**WRITTEN INSTRUCTION 1:**
Lay out everything in the entries from the line containing "scientific name: Xanthosia tridentata" down to the line containing "genus: Triturus" as a numbered list, leaving out any blank lines.

**SOURCE:**

I have a little tool called Prime Grid Explorer at https://susam.net/primegrid.html that I wrote for my own amusement. It can display all primes below 3317044064679887385961981 (an 82-bit integer).
So essentially it can test all 81-bit integers and some 82-bit integers for primality. It does so using the Miller-Rabin primality test with prime bases derived from https://oeis.org/A014233 (OEIS A014233). The algorithm is implemented in about 80 lines of plain JavaScript. If you view the source, look for the function isPrimeByMR.
The Miller-Rabin test is inherently probabilistic. It tests whether a number is a probable prime by checking whether certain number theoretic congruence relations hold for a given base a. The test can yield false positives, that is, a composite number may pass the test. But it cannot have false negatives, so a number that fails the test is definitely composite. The more bases for which the test holds, the more likely it is that the tested number is prime. It has been computationally verified that there are no false positives below 3317044064679887385961981 when tested with prime bases 2, 3, 5, ..., 41. So although the algorithm is probabilistic, it functions as a deterministic test for all numbers below this bound when tested with these 13 bases.
flancian 1 days ago [-]
Very cool, thank you! Both the visualization tool and the description of Miller-Rabin.
I didn't know an algorithm with these properties existed!
Furthermore, your tool gave me a more intuitive feel of the rate at which primes "thin out" than every treatment of the topic I read previously.
susam 18 hours ago [-]
Thank you for writing this. I'm glad my comment was useful.
senfiaj 1 days ago [-]
There is also the segmented Sieve of Eratosthenes. It has a simlar performance but uses much less memory: the number of prime numbers from 2 to sqrt(n). For example, for n = 1000000, the RAM has to store only 168 additional numbers.
IMO that algorithm is barely a sieve. It is technically pareto optimal, but it seems like in practice it would just end up worse than either an optimized segmented sieve (it is ~log(n)^2 slower) or an O(1) memory method (probable prime test followed by a deterministic prime test) depending on how large and how wide the numbers you're testing are.

**DATA IN THIS EXERCISE:**
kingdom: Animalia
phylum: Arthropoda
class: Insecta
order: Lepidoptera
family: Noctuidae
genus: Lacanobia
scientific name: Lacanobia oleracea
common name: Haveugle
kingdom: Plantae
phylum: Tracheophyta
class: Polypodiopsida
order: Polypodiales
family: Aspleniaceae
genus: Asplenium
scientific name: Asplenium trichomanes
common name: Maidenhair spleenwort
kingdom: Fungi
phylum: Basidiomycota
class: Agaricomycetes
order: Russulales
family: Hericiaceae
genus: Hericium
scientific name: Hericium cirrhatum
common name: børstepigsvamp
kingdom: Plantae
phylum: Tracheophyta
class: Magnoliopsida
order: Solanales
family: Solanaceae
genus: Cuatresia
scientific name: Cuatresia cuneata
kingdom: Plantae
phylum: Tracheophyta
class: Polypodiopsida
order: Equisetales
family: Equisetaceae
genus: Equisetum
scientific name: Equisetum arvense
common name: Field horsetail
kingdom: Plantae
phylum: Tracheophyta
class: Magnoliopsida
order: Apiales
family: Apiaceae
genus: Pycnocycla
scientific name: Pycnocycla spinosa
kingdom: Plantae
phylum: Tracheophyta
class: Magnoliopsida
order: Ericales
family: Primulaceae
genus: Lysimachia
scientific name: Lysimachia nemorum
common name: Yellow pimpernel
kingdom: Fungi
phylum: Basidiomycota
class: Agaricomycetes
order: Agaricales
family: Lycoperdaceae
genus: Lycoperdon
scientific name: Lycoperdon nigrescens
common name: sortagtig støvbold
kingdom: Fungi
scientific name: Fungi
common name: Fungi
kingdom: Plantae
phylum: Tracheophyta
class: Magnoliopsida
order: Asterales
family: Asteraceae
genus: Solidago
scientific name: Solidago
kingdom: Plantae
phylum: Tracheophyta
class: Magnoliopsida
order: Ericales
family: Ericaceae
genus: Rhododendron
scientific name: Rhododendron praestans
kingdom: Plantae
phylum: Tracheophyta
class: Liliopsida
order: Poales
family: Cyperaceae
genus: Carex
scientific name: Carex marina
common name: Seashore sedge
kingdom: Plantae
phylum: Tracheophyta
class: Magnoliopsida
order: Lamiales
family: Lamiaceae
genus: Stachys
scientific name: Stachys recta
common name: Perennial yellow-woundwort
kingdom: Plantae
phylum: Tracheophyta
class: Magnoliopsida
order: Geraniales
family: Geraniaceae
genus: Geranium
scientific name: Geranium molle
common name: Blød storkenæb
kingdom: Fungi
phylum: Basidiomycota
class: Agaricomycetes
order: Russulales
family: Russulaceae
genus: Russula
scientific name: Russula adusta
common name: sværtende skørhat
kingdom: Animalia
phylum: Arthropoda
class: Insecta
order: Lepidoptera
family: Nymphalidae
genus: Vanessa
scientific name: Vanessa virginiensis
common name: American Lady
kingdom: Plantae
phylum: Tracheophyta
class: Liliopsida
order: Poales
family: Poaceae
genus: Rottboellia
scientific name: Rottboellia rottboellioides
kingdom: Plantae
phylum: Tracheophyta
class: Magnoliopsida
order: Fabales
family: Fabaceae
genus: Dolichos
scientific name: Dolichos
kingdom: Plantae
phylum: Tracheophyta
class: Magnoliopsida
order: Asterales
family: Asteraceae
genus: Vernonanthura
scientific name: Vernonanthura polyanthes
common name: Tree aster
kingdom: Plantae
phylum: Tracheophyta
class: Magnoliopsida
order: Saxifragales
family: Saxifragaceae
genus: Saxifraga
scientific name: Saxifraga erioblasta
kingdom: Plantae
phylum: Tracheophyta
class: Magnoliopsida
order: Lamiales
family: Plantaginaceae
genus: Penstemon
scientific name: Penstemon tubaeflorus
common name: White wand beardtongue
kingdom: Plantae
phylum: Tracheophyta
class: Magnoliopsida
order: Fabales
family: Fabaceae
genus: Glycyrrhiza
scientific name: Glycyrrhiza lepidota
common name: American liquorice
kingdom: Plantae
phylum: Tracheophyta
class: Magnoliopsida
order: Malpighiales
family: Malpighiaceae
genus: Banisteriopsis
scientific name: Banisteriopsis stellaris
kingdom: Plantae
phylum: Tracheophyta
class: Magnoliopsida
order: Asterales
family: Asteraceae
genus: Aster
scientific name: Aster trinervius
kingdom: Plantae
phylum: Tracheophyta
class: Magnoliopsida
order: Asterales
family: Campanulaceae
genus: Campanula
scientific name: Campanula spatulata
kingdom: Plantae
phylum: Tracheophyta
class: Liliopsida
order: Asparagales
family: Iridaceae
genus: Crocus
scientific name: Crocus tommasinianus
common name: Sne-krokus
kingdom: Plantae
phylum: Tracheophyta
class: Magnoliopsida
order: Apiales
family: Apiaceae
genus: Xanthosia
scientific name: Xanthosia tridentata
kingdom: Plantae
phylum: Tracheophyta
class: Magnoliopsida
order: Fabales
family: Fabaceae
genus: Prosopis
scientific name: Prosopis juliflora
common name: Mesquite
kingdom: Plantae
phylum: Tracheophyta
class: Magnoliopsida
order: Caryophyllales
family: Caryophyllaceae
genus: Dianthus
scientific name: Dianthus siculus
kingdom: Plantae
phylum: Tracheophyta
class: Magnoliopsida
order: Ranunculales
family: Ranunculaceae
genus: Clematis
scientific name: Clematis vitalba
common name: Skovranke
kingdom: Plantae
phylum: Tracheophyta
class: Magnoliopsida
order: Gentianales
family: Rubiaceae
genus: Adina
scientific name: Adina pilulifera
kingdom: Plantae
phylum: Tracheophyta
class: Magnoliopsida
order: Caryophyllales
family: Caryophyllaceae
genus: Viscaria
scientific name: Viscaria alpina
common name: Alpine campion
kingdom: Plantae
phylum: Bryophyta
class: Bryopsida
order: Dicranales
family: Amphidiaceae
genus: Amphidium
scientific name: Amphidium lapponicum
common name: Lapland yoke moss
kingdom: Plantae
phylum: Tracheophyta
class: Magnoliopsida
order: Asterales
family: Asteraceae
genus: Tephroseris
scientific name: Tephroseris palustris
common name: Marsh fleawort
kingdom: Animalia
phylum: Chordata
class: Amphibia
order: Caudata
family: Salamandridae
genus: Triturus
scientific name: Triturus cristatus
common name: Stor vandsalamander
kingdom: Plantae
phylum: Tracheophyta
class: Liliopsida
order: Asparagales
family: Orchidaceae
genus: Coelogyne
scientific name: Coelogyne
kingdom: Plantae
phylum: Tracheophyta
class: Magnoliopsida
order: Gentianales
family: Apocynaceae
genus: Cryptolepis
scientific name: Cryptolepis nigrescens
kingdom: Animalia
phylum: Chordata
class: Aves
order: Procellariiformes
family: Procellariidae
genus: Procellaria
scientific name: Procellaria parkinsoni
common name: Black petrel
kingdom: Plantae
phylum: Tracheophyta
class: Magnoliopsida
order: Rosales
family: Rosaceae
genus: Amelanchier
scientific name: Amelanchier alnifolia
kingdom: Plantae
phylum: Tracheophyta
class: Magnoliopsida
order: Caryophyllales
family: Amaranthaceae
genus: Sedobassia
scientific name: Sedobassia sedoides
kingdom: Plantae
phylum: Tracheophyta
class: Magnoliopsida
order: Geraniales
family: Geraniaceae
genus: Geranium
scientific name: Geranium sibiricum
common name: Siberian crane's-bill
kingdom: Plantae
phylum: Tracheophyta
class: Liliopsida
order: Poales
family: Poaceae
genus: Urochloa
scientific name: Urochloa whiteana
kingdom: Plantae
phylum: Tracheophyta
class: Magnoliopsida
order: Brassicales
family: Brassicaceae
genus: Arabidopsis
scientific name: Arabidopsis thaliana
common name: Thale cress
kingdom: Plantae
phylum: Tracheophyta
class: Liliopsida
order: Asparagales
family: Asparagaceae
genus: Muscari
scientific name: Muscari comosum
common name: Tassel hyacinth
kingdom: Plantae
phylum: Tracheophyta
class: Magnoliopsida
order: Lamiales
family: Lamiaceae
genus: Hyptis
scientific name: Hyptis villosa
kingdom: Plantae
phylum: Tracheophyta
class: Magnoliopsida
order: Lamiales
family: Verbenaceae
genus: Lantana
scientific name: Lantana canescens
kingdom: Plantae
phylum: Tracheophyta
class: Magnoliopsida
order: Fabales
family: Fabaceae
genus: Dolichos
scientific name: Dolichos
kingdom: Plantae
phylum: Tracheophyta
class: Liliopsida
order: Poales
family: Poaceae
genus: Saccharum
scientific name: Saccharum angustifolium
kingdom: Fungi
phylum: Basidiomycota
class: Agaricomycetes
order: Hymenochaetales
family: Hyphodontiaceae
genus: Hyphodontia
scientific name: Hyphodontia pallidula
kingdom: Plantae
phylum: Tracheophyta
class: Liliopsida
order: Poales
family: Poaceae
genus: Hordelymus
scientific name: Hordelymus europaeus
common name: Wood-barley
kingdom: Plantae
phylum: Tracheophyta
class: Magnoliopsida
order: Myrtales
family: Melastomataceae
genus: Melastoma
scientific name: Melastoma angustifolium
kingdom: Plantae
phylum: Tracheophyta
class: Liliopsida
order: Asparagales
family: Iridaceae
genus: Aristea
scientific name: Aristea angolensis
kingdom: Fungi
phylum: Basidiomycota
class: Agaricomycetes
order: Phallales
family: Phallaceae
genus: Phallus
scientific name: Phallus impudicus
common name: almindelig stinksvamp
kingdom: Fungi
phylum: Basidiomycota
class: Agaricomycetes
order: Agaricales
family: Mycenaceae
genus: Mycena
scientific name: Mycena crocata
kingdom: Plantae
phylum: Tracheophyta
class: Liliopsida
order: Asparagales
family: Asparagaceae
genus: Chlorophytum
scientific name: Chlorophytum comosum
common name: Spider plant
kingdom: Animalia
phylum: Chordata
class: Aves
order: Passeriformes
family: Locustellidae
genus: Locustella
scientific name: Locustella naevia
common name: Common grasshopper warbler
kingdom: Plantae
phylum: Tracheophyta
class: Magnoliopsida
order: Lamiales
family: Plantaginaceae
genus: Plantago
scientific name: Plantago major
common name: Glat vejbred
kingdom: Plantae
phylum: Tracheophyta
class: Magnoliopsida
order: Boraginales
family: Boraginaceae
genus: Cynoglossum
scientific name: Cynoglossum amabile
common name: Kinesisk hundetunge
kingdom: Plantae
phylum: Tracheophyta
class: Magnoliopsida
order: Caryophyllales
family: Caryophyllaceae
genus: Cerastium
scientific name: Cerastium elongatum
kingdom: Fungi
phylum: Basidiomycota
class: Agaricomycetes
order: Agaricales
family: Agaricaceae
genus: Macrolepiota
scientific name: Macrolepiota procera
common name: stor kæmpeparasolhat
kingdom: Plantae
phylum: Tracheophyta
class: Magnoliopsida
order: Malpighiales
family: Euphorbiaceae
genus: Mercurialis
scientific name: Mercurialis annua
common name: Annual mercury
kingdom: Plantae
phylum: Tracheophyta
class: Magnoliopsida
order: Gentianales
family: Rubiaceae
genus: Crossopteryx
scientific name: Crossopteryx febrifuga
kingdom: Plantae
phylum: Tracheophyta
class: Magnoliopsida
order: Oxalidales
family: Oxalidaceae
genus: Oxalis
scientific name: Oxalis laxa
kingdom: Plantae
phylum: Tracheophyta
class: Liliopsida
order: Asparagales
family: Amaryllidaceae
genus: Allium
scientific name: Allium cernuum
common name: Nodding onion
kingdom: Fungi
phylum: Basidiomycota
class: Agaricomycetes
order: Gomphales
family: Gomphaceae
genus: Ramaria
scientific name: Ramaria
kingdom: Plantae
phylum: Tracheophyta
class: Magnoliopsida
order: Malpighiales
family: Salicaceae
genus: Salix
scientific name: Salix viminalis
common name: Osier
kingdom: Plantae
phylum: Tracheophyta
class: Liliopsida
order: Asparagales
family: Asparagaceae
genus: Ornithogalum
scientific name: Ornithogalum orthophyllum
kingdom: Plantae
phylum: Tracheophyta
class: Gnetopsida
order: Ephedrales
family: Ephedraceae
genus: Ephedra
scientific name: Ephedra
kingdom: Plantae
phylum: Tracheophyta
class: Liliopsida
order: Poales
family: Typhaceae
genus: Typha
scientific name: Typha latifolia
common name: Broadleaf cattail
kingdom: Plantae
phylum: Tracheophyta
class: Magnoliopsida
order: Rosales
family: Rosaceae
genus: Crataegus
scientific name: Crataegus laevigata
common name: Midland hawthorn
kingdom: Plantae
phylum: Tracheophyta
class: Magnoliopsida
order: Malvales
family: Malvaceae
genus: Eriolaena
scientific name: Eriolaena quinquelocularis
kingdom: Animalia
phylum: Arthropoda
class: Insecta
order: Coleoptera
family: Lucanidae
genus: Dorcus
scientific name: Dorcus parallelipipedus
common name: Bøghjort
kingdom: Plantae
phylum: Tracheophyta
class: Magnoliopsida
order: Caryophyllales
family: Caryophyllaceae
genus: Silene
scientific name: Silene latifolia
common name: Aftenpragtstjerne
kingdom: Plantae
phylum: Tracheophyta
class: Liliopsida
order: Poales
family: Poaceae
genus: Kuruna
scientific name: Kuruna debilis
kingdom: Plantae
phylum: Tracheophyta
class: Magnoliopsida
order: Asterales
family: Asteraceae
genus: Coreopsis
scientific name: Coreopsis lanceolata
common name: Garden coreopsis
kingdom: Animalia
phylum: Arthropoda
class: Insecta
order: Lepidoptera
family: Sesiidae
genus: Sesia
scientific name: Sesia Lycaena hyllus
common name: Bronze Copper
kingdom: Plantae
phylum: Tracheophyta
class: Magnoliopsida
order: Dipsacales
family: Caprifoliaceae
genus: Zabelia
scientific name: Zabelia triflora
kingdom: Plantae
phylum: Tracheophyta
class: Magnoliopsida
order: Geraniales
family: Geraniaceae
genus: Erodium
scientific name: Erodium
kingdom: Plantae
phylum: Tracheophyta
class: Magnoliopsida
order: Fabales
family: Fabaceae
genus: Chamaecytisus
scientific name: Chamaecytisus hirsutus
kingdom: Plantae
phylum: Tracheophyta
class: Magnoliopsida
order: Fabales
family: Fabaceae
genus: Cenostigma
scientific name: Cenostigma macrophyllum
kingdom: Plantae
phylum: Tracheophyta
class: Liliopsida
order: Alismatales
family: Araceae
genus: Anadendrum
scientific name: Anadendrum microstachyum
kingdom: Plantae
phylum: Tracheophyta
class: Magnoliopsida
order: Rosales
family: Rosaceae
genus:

**WRITTEN INSTRUCTION 2:**
Print everything in the Miller-Rabin thread from "susam 18 hours" down to "you're testing are.", word for word.

**WRITTEN ANSWER 1:**
1. scientific name: Xanthosia tridentata
2. kingdom: Plantae
3. phylum: Tracheophyta
4. class: Magnoliopsida
5. order: Fabales
6. family: Fabaceae
7. genus: Prosopis
8. scientific name: Prosopis juliflora
9. common name: Mesquite
10. kingdom: Plantae
11. phylum: Tracheophyta
12. class: Magnoliopsida
13. order: Caryophyllales
14. family: Caryophyllaceae
15. genus: Dianthus
16. scientific name: Dianthus siculus
17. kingdom: Plantae
18. phylum: Tracheophyta
19. class: Magnoliopsida
20. order: Ranunculales
21. family: Ranunculaceae
22. genus: Clematis
23. scientific name: Clematis vitalba
24. common name: Skovranke
25. kingdom: Plantae
26. phylum: Tracheophyta
27. class: Magnoliopsida
28. order: Gentianales
29. family: Rubiaceae
30. genus: Adina
31. scientific name: Adina pilulifera
32. kingdom: Plantae
33. phylum: Tracheophyta
34. class: Magnoliopsida
35. order: Caryophyllales
36. family: Caryophyllaceae
37. genus: Viscaria
38. scientific name: Viscaria alpina
39. common name: Alpine campion
40. kingdom: Plantae
41. phylum: Bryophyta
42. class: Bryopsida
43. order: Dicranales
44. family: Amphidiaceae
45. genus: Amphidium
46. scientific name: Amphidium lapponicum
47. common name: Lapland yoke moss
48. kingdom: Plantae
49. phylum: Tracheophyta
50. class: Magnoliopsida
51. order: Asterales
52. family: Asteraceae
53. genus: Tephroseris
54. scientific name: Tephroseris palustris
55. common name: Marsh fleawort
56. kingdom: Animalia
57. phylum: Chordata
58. class: Amphibia
59. order: Caudata
60. family: Salamandridae
61. genus: Triturus

**WRITTEN ANSWER 2:**
susam 18 hours ago [-]
Thank you for writing this. I'm glad my comment was useful.
senfiaj 1 days ago [-]
There is also the segmented Sieve of Eratosthenes. It has a simlar performance but uses much less memory: the number of prime numbers from 2 to sqrt(n). For example, for n = 1000000, the RAM has to store only 168 additional numbers.
IMO that algorithm is barely a sieve. It is technically pareto optimal, but it seems like in practice it would just end up worse than either an optimized segmented sieve (it is ~log(n)^2 slower) or an O(1) memory method (probable prime test followed by a deterministic prime test) depending on how large and how wide the numbers you're testing are.